■ **Requirement**: Print all of the data below exactly as it appears, leaving out every image.

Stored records
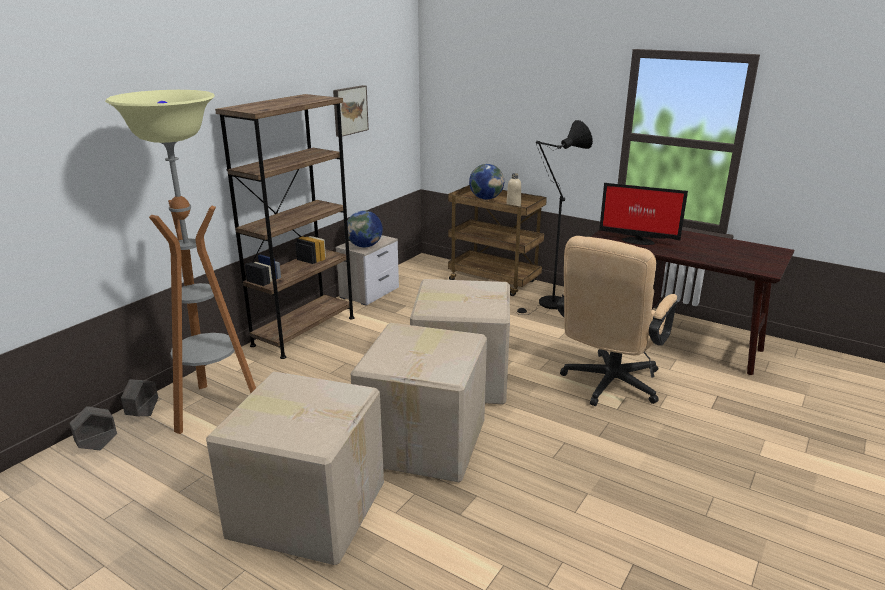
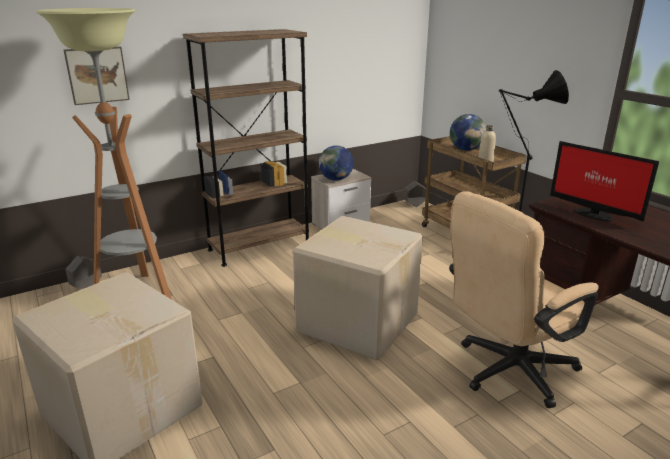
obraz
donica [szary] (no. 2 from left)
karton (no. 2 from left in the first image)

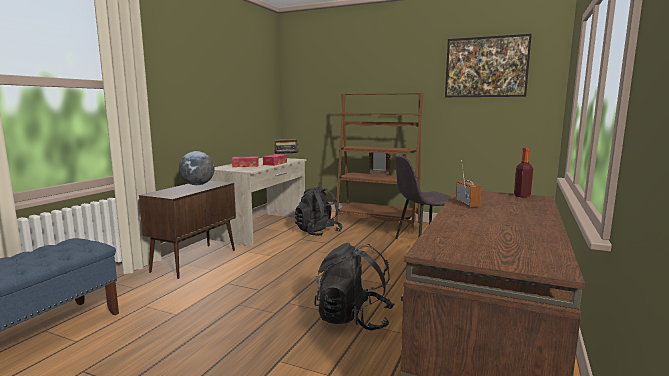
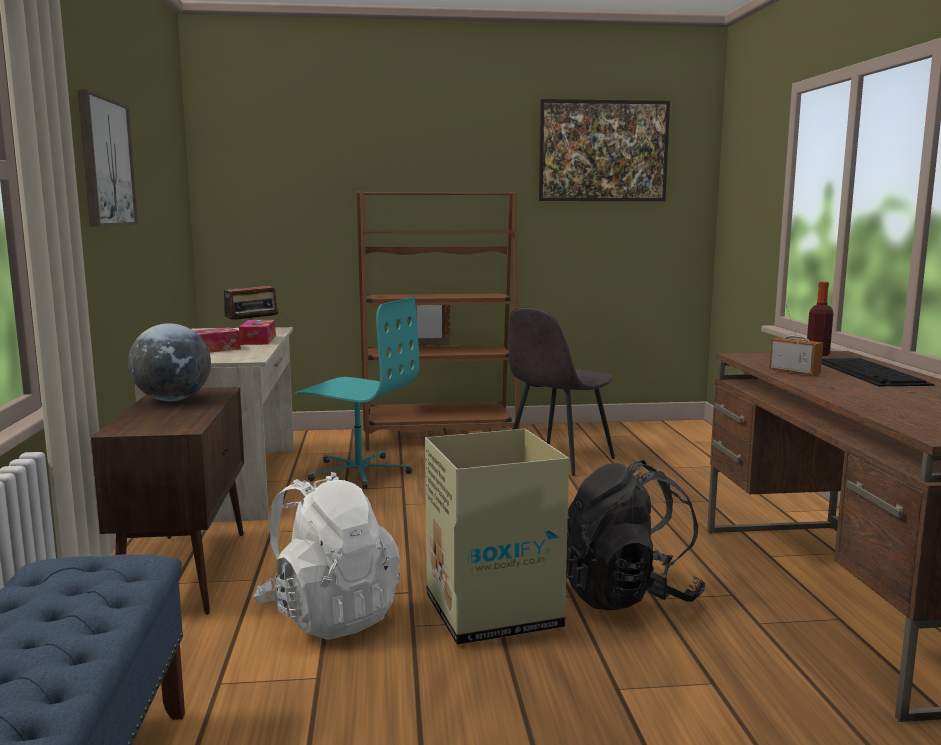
obraz (no. 1 from left)
plecak [biały]
krzesło biurowe [turkusowy]
karton
klawiatura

■ **Output for this task**:
obraz
donica [szary] (no. 2 from left)
karton (no. 2 from left in the first image)

obraz (no. 1 from left)
plecak [biały]
krzesło biurowe [turkusowy]
karton
klawiatura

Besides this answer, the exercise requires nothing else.